* _Problem requirements_
Using "Negociação" as the search string, find the matching lines below and copy them.

* _Supplied records_

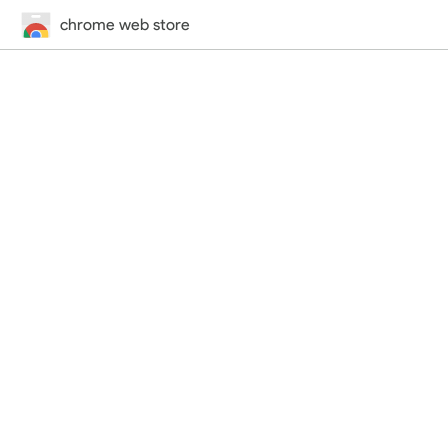
chrome web store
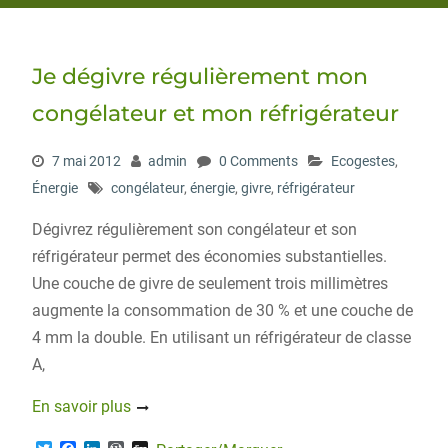
Je dégivre régulièrement mon
congélateur et mon réfrigérateur
7 mai 2012
admin
0 Comments
Ecogestes
,
Énergie
congélateur
,
énergie
,
givre
,
réfrigérateur
Dégivrez régulièrement son congélateur et son
réfrigérateur permet des économies substantielles.
Une couche de givre de seulement trois millimètres
augmente la consommation de 30 % et une couche de
4 mm la double. En utilisant un réfrigérateur de classe
A,
En savoir plus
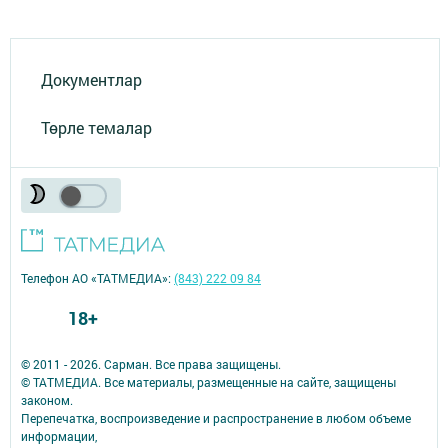
Документлар
Төрле темалар
Телефон АО «ТАТМЕДИА»:
(843) 222 09 84
18+
© 2011 - 2026. Сарман. Все права защищены.
© ТАТМЕДИА. Все материалы, размещенные на сайте, защищены
законом.
Перепечатка, воспроизведение и распространение в любом объеме
информации,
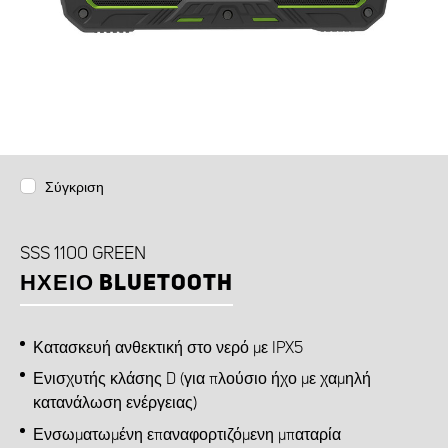
Σύγκριση
SSS 1100 GREEN
ΗΧΕΊΟ BLUETOOTH
Κατασκευή ανθεκτική στο νερό με IPX5
Ενισχυτής κλάσης D (για πλούσιο ήχο με χαμηλή
κατανάλωση ενέργειας)
Ενσωματωμένη επαναφορτιζόμενη μπαταρία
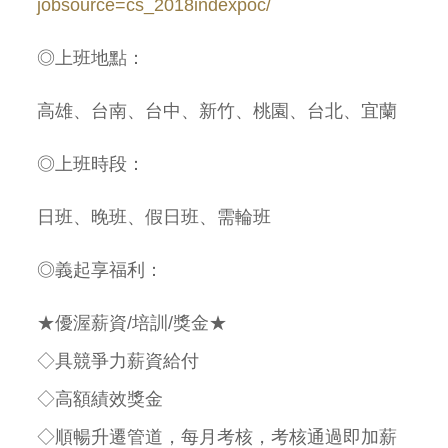
jobsource=cs_2018indexpoc/
◎上班地點：
高雄、台南、台中、新竹、桃園、台北、宜蘭
◎上班時段：
日班、晚班、假日班、需輪班
◎義起享福利：
★優渥薪資
/
培訓
/
獎金★
◇具競爭力薪資給付
◇高額績效獎金
◇順暢升遷管道，每月考核，考核通過即加薪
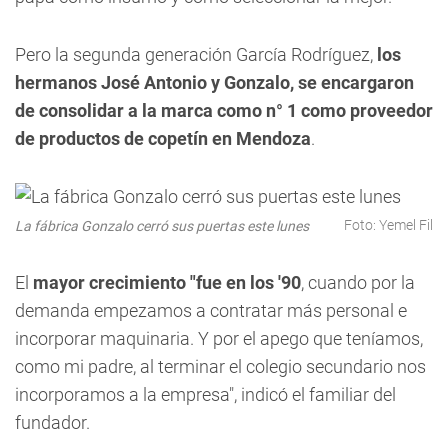
Pero la segunda generación García Rodríguez,
los
hermanos José Antonio y Gonzalo, se encargaron
de consolidar a la marca como n° 1 como proveedor
de productos de copetín en Mendoza
.
Foto: Yemel Fil
La fábrica Gonzalo cerró sus puertas este lunes
El
mayor crecimiento "fue en los '90
, cuando por la
demanda empezamos a contratar más personal e
incorporar maquinaria. Y por el apego que teníamos,
como mi padre, al terminar el colegio secundario nos
incorporamos a la empresa", indicó el familiar del
fundador.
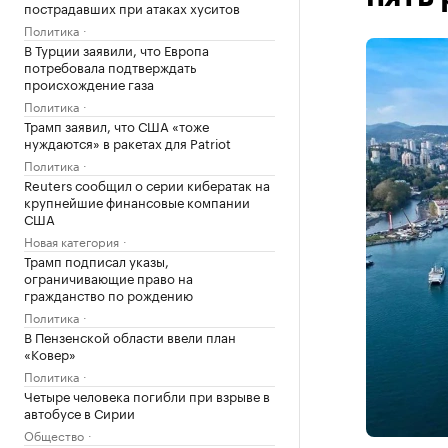
пострадавших при атаках хуситов
Политика
В Турции заявили, что Европа
потребовала подтверждать
происхождение газа
Политика
Трамп заявил, что США «тоже
нуждаются» в ракетах для Patriot
Политика
Reuters сообщил о серии кибератак на
крупнейшие финансовые компании
США
Новая категория
Трамп подписал указы,
ограничивающие право на
гражданство по рождению
Политика
В Пензенской области ввели план
«Ковер»
Политика
Четыре человека погибли при взрыве в
автобусе в Сирии
Общество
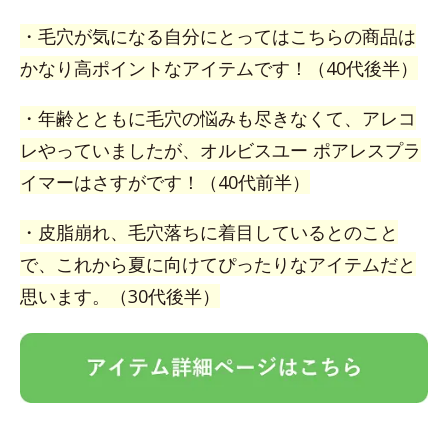
・毛穴が気になる自分にとってはこちらの商品は
かなり高ポイントなアイテムです！（40代後半）
・年齢とともに毛穴の悩みも尽きなくて、アレコ
レやっていましたが、オルビスユー ポアレスプラ
イマーはさすがです！（40代前半）
・皮脂崩れ、毛穴落ちに着目しているとのこと
で、これから夏に向けてぴったりなアイテムだと
思います。（30代後半）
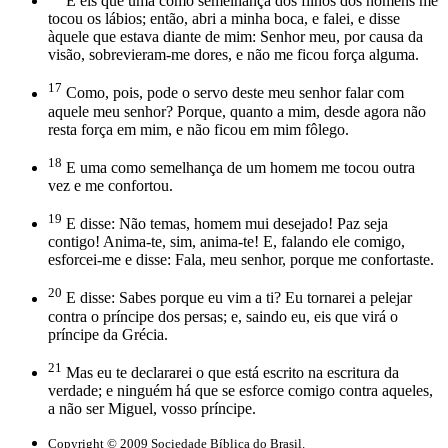
E eis que uma como semelhança dos filhos dos homens me
tocou os lábios; então, abri a minha boca, e falei, e disse
àquele que estava diante de mim: Senhor meu, por causa da
visão, sobrevieram-me dores, e não me ficou força alguma.
17
Como, pois, pode o servo deste meu senhor falar com
aquele meu senhor? Porque, quanto a mim, desde agora não
resta força em mim, e não ficou em mim fôlego.
18
E uma como semelhança de um homem me tocou outra
vez e me confortou.
19
E disse: Não temas, homem mui desejado! Paz seja
contigo! Anima-te, sim, anima-te! E, falando ele comigo,
esforcei-me e disse: Fala, meu senhor, porque me confortaste.
20
E disse: Sabes porque eu vim a ti? Eu tornarei a pelejar
contra o príncipe dos persas; e, saindo eu, eis que virá o
príncipe da Grécia.
21
Mas eu te declararei o que está escrito na escritura da
verdade; e ninguém há que se esforce comigo contra aqueles,
a não ser Miguel, vosso príncipe.
Copyright © 2009 Sociedade Bíblica do Brasil.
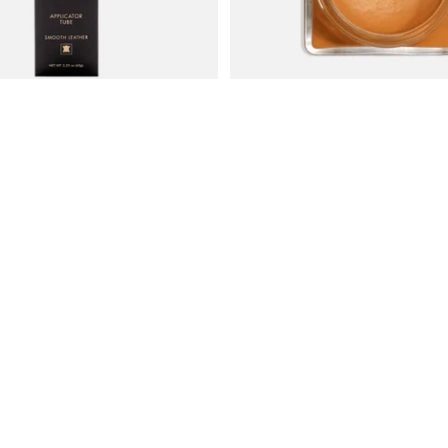
Lägg till i
224 SEK
Crème Pommadier 1925 (100ml) S
s - Skokräm på tub från Saphir
Médaille d'Or
281 SEK
Crockett & Jones
Häng med på våra nyheter
Bowhill & Elliott
E-post
Ludwig Reiter
Saphir Medaille
d'Or
Pantherella
Hammargruppen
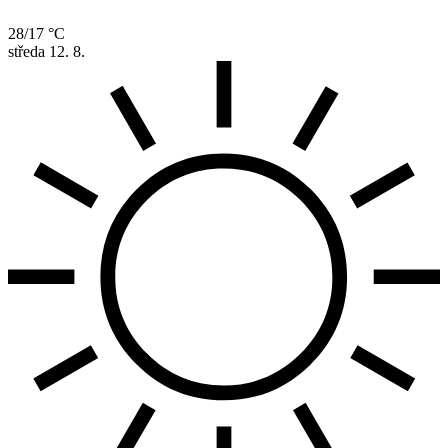
28/17 °C
středa
12. 8.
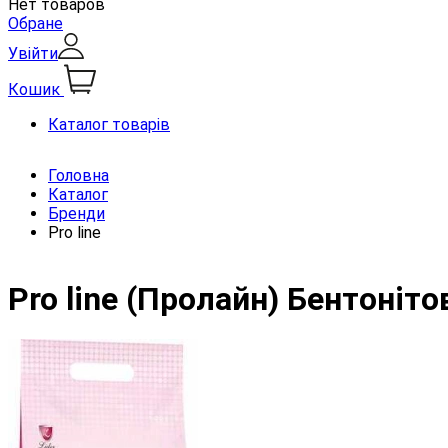
Нет товаров
Обране
Увійти
Кошик
Каталог товарів
Головна
Каталог
Бренди
Pro line
Pro line (Пролайн) Бентоніт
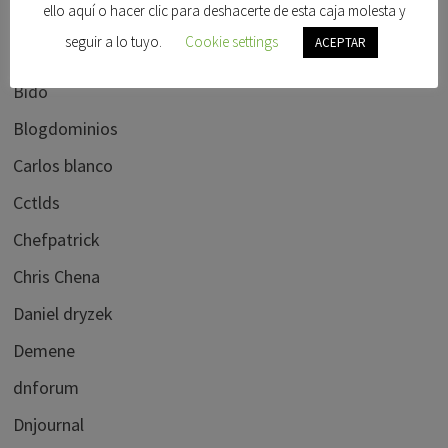
ello aquí o hacer clic para deshacerte de esta caja molesta y
Afternic
seguir a lo tuyo.
Cookie settings
ACEPTAR
Alberto dominguez
Bido
Blogdominios
Carlos blanco
Cctlds
Chefpatrick
Chris Chena
Daniel dryzek
Demene
dnforum
Dnjournal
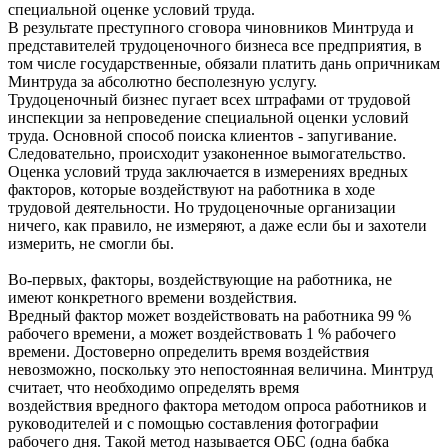
специальной оценке условий труда.
В результате преступного сговора чиновников Минтруда и
представителей трудоценочного бизнеса все предприятия, в
том числе государственные, обязали платить дань опричникам
Минтруда за абсолютно бесполезную услугу.
Трудоценочный бизнес пугает всех штрафами от трудовой
инспекции за непроведение специальной оценки условий
труда. Основной способ поиска клиентов - запугивание.
Следовательно, происходит узаконенное вымогательство.
Оценка условий труда заключается в измерениях вредных
факторов, которые воздействуют на работника в ходе
трудовой деятельности. Но трудоценочные организации
ничего, как правило, не измеряют, а даже если бы и захотели
измерить, не смогли бы.
Во-первых, факторы, воздействующие на работника, не
имеют конкретного времени воздействия.
Вредный фактор может воздействовать на работника 99 %
рабочего времени, а может воздействовать 1 % рабочего
времени. Достоверно определить время воздействия
невозможно, поскольку это непостоянная величина. Минтруд
считает, что необходимо определять время
воздействия вредного фактора методом опроса работников и
руководителей и с помощью составления фотографии
рабочего дня. Такой метод называется ОБС (одна бабка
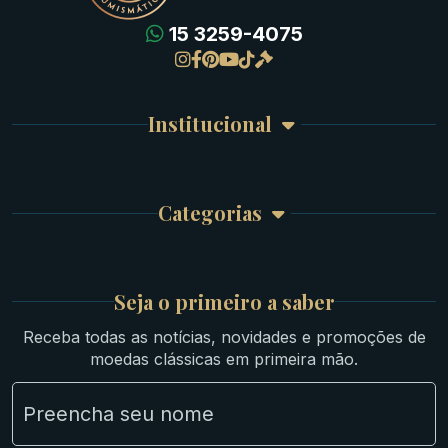
15 3259-4075
Gregas
Detalhes da conta
Romanas
Meus Pedidos
Byzantinas
Institucional
Carrinho de Compra
Bíblicas
Finalizar Compra
Celtas
Garantia e Frete
Culturas Orientais
Categorias
Atendimento
Ouro
Mapa do Site
Prata
Medievais e Modernas
Britsh
Seja o primeiro a saber
Ibéricas
Receba todas as notícias, novidades e promoções de
Lotes Grandes
moedas clássicas em primeira mão.
Material Numismático
NGC e NNC Encapsuladas
Novidades
Uncleaned Coins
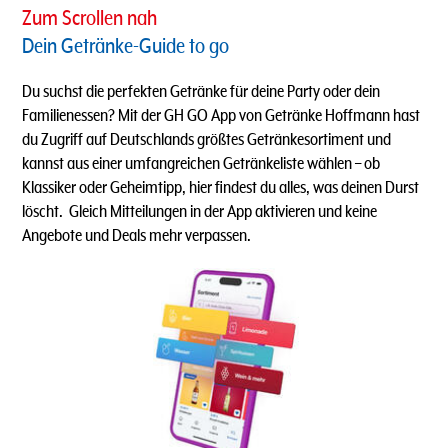
Zum Scrollen nah
Dein Getränke-Guide to go
Du suchst die perfekten Getränke für deine Party oder dein
Familienessen? Mit der GH GO App von Getränke Hoffmann hast
du Zugriff auf Deutschlands größtes Getränkesortiment und
kannst aus einer umfangreichen Getränkeliste wählen – ob
Klassiker oder Geheimtipp, hier findest du alles, was deinen Durst
löscht. ​ Gleich Mitteilungen in der App aktivieren und keine
Angebote und Deals mehr verpassen.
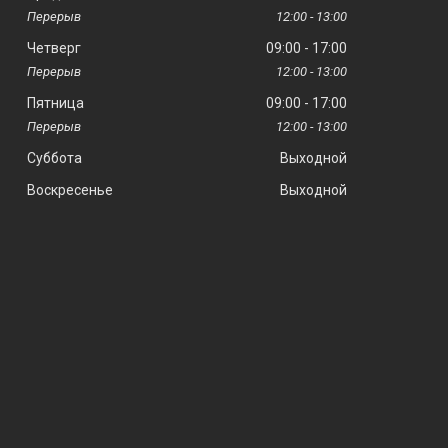
12:00
13:00
Четверг
09:00
17:00
12:00
13:00
Пятница
09:00
17:00
12:00
13:00
Суббота
Выходной
Воскресенье
Выходной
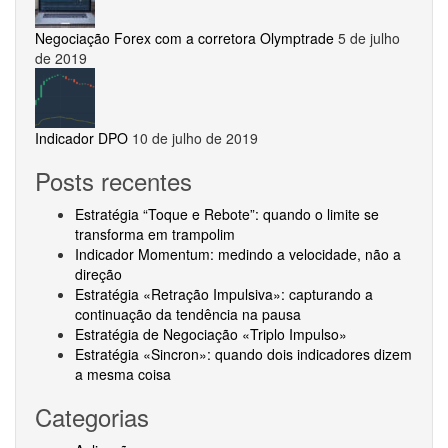
Negociação Forex com a corretora Olymptrade
5 de julho
de 2019
Indicador DPO
10 de julho de 2019
Posts recentes
Estratégia “Toque e Rebote”: quando o limite se
transforma em trampolim
Indicador Momentum: medindo a velocidade, não a
direção
Estratégia «Retração Impulsiva»: capturando a
continuação da tendência na pausa
Estratégia de Negociação «Triplo Impulso»
Estratégia «Sincron»: quando dois indicadores dizem
a mesma coisa
Categorias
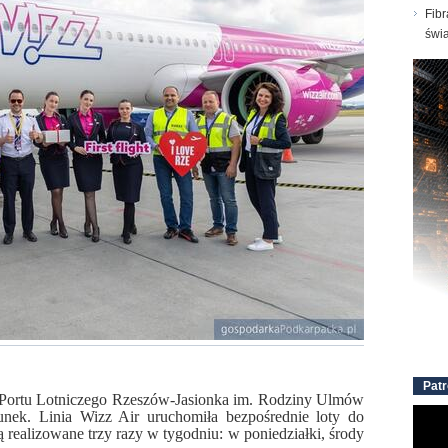
Fibr
świ
Patr
 Portu Lotniczego Rzeszów-Jasionka im. Rodziny Ulmów
unek. Linia Wizz Air uruchomiła bezpośrednie loty do
ą realizowane trzy razy w tygodniu: w poniedziałki, środy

* _Answer section_
Negociação Forex com a corretora Olymptrade
Estratégia de Negociação «Triplo Impulso»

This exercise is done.